A 320lbs man ( former football player of course) 6ft tall, things of himself as big n strong because he is heavy, he doesn't think of himself as obese.
Destroyer of Worlds
Posted On:10/04/2005 4:08pm
Style: Muay Thai
We used to have this woman at my old work who would never exercise, EAT SLICES OF BUTTER ON THEIR OWN (!!!!!!), then go on these ridiculous tuna and lettuce diets, then whine when she got stomach cramps and put the weight back on. It's not a fucking mystery you fat idiot!
Posted On:10/04/2005 4:14pm
Style: Wado Kai
Food habits defy logic. Blaming the 'corporate monopolies' and any other external source is to deny the role that we play in our own choices.
I could stand to lose a few pounds. But no food accidentally jumps into my mouth.
My lack of discipline is the issue, NOT that there is a Burger King on every freakin' corner.
I hate excuses.
The r34l Drunken Jiu Jitsu
Posted On:10/04/2005 4:56pm
Style: _razilian _iu _itsu
I think (in general) people have gone soft (no pun intended).
It does come down to a lack of discipline, and extreme excess.
Knee + Head = Black Eye * 2
Posted On:10/04/2005 4:59pm
Style: Judo, BJJ
People always look at me weird when I say "No I don't eat sweets" when they offer a peice of cake or something. Even people on a "diet" don't really have any resolve to actually change their lifestyle (in general--obviously). If you feel comfortable with your appearance, fine! If not, do something about it, stop bitching to the rest of us.

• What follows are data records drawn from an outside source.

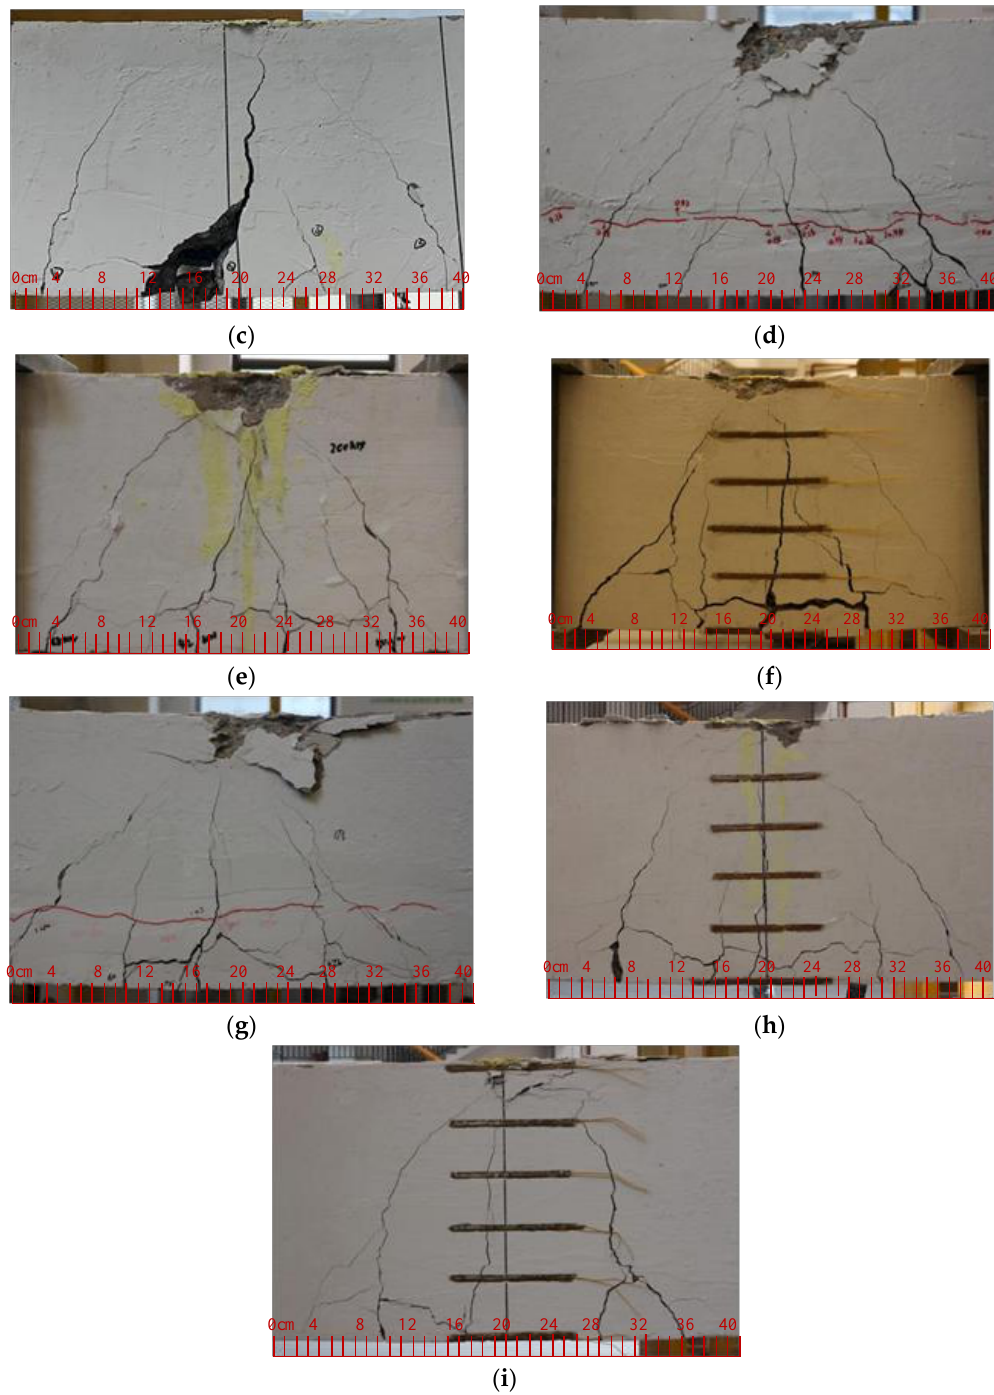
Figure 10. Failure modes of the test beams: ( a ) Steel-S, ( b ) SFCB-S, ( c ) CFRP-S, ( d ) SFCB-RE, ( e ) SFCB-UP, ( f ) SFCB-CP, ( g ) CFRP-RE, ( h ) CFRP-UP, ( i ) CFRP-CP.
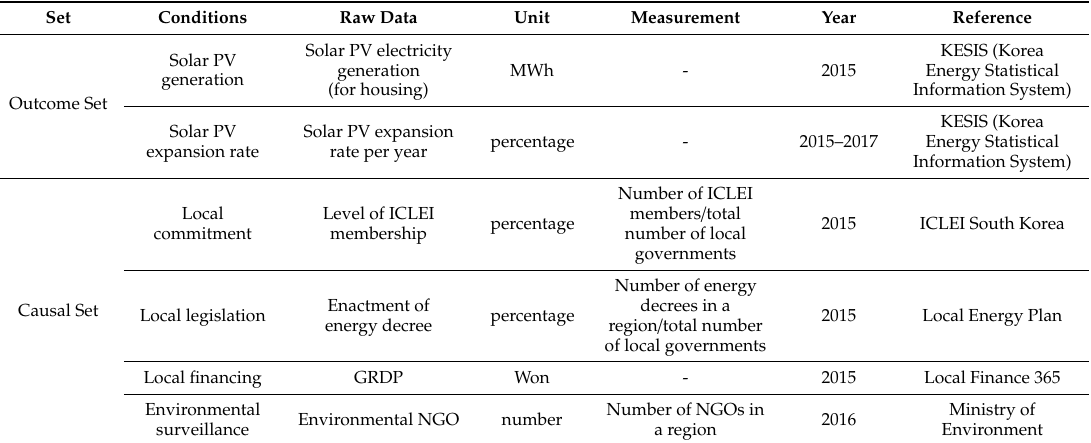
Table A1. Description of the outcome and causal set.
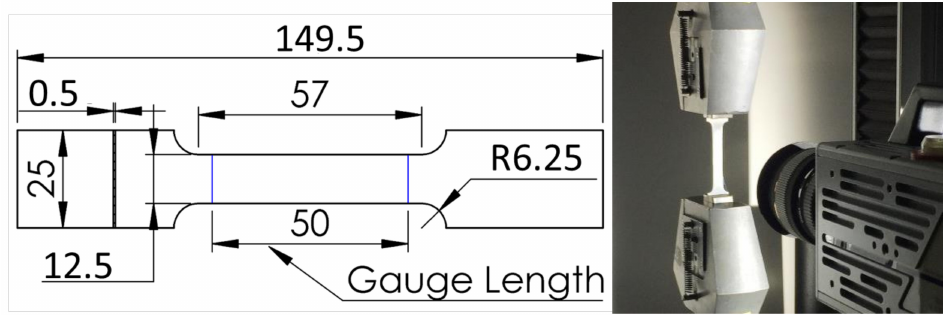
Figure 1. ( Left ) Specimen design following ISO 6892-1:2016; dimensions in mm. ( Right ) Set-up for tensile test.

Posted On:10/04/2005 8:58pm
Style: In Transition
DIET PILLS AND LYPOSUCTION WILL SET YOU FREE!!!
Seriously, one of my Life Resolutions (as opposed to "New Years") is to never get fat. I think I can pull it off. I just tell myself "no, don't eat that cake, eat a fruit instead" and I do it. It's amazing. I'm awesome.
Posted On:10/08/2005 7:20pm
I seriously need to (and have tried several times) to cut goddammned pop out of my diet. But in my line of work, it's a really handy thing to have around when you're main goal is to not fall asleep. Sugar + Diuretics = no sleep (Being wired and taking trips to the can every 10 minutes.) I can't drink coke anymore though. I quit for a week and now it tastes like ****.
Also, where I work, they practically promote unhealthy eating by having vending machines full of crap and everything is at cost. So, it's more financially viable to eat junk than it is to extend oneself and get proper (and of course more expensive) food.
Last edited by Neildo; 10/08/2005 7:28pm at .
Posted On:10/08/2005 8:57pm
Drink cold water. You'll still have to piss every 10 minutes, so that should keep you awake.
Prepare your food before hand. Buy it in bulk and freeze it. That should save you some money.
Posted On:10/08/2005 9:43pm
What PL said, and also, buy some loose leaf green tea and a strainer. You can even get yummy flavoured green tea (they put little berries and stuff.
Posted On:10/08/2005 11:18pm
This is great news for well-toned, physically active ectomorphs such as myself: I'm pretty much guarunteed to be among the 10% of men who makes it to middle age and beyond without becoming overweight.
Meaning that if I'm still single in 15 years (likely), I'll have the veritable pick of the litter among the 30% of women in my age bracket who manage to stay slim. Even if they're married, they'd probably pounce at an opportunity to take a break from their fat, ugly husbands with a lean, active, athletic guy like me.